Кандалы — страница 43 из 87

– «Сам» хочет видеть вас, из-за журнала.

Все четверо долго шли гуськом по темным улицам и переулкам, по узким дощатым тротуарам окраины города, соблюдая предосторожности – не следят ли за ними шпики.

Наконец, на одной из глухих улиц вошли в незапертую калитку. Во дворе в одноэтажном деревянном флигеле сквозь опущенные гардины тускло светился огонек. Солдатов дернул ручку звонка на проволоке, и дверь тотчас же отворилась. Все это казалось очень таинственным и волновало новичков.

Вошли в небольшую, тепло натопленную, чистенькую квартирку, ярко освещенную, в зале которой виднелись двое мужчин и две женщины: одна из них – курсистка Антонина. Один из мужчин вышел в прихожую встречать гостей и, здороваясь с новичками, кратко назвал себя:

– Филадельфов!

Это и был «сам».

– Вот привел к вам наших журналистов! – сказал Васька, раздеваясь.

– Добро пожаловать! А ну, покажите-ка: какие они у вас?
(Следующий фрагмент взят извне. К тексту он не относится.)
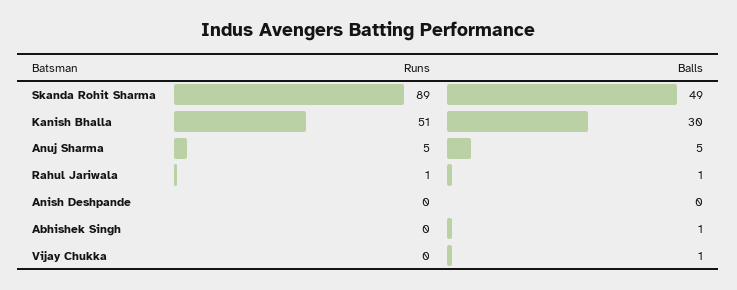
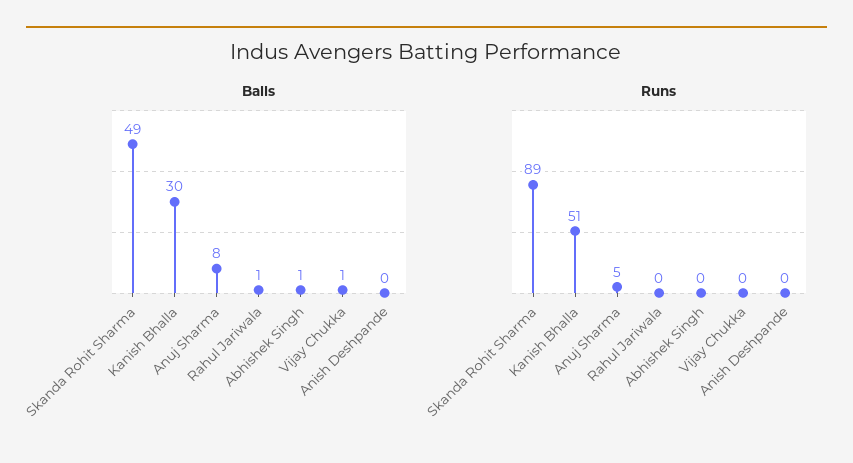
Balls, Anuj Sharma: 5 -> 8
Runs, Rahul Jariwala: 1 -> 0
Филадельфов добродушно смеялся, пожимая юнцам руки и подталкивая их в комнату.

Филадельфов был очень некрасив: приземистый, сутуловатый, в полотняной косоворотке с пояском, с лицом мордовского типа, с белокурой бородкой «а ля Христос» и длинными, слегка вьющимися густыми волосами. Но некрасивое скуластое лицо это было полно ума, оживления и выразительности. Он часто смеялся и все время шутил, но чувствовалось, что человек этот может шутить с самым беспечным видом даже тогда, когда ему вовсе не до того.

Молодая миловидная женщина была, по-видимому, его женой. Антонина встретила своих приятелей, смеясь и ласкательно рекомендуя их:

– Бушуйчик, Буслайчик, Фита! журналисты наши!

– Да они у вас дикие совсем! – шутила хозяйка. – Товарищи, пойдем к чайному столу.

Высокий брюнет, здороваясь с молодежью, не назвал себя. На нем была хорошая пиджачная пара, крахмальная манишка.

Васька заранее предупредил своих воспитанников, что у Филадельфова бывают только поднадзорные и за знакомство с ними можно вылететь из института.

Филадельфов нигде не служил, жил неизвестно на какие средства, находился под гласным надзором, а в прошлом участвовал в знаменитом процессе «ста девяносто трех».

За столом обменивались шутками, шутил и Филадельфов. Звали его Василием Васильевичем. Он говорил весело, остроумно, иногда забавно, вызывая невольные взрывы общего смеха, и через несколько минут заставил всех слушать себя. Речь его была блестящей, остроумной импровизацией в духе статей Салтыкова-Щедрина, лилась картинно, образно, ярко, сверкая неожиданно меткой сатирой. В забавно-остроумной форме он говорил, в сущности, об очень серьезных вещах, высмеивая царя Охрияна Охрияновича и рать его татарскую, силищу жандармскую. Говорил о народе и народниках, о терроре, в успешность которого более не верил после хождения в народ.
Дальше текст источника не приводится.